**Assignment**:
Counting only lines that contain the string "autostart", how many are there in the data? Say the number alone.

──────── Input data

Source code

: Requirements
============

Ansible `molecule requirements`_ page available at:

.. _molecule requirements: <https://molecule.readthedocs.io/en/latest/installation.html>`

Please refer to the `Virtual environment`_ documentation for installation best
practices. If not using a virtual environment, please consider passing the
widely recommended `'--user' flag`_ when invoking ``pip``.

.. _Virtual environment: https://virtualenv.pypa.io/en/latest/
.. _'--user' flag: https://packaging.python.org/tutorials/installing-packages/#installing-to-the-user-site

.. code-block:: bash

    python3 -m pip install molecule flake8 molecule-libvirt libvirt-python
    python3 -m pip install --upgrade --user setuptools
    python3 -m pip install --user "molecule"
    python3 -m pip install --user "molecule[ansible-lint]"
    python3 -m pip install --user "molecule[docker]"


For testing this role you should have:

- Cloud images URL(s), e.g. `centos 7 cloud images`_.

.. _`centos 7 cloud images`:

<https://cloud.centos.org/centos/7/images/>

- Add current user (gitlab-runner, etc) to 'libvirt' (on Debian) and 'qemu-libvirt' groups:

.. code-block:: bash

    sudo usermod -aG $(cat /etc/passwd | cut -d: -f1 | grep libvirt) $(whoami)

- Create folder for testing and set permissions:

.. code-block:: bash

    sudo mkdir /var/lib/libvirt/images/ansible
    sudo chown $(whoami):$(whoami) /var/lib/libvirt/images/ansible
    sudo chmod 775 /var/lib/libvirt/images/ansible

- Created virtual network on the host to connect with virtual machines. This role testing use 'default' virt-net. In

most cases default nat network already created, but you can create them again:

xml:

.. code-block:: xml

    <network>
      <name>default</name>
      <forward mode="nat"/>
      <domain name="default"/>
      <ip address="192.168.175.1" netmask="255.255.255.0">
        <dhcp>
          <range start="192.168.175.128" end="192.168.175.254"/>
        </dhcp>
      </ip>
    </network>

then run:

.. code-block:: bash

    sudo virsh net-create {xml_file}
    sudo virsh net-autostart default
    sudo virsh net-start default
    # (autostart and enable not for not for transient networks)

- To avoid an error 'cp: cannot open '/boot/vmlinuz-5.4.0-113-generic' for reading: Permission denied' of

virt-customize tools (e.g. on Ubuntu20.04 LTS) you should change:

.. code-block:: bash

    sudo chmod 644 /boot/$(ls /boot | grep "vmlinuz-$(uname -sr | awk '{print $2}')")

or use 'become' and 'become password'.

────────────────

**Solution for this problem**:
2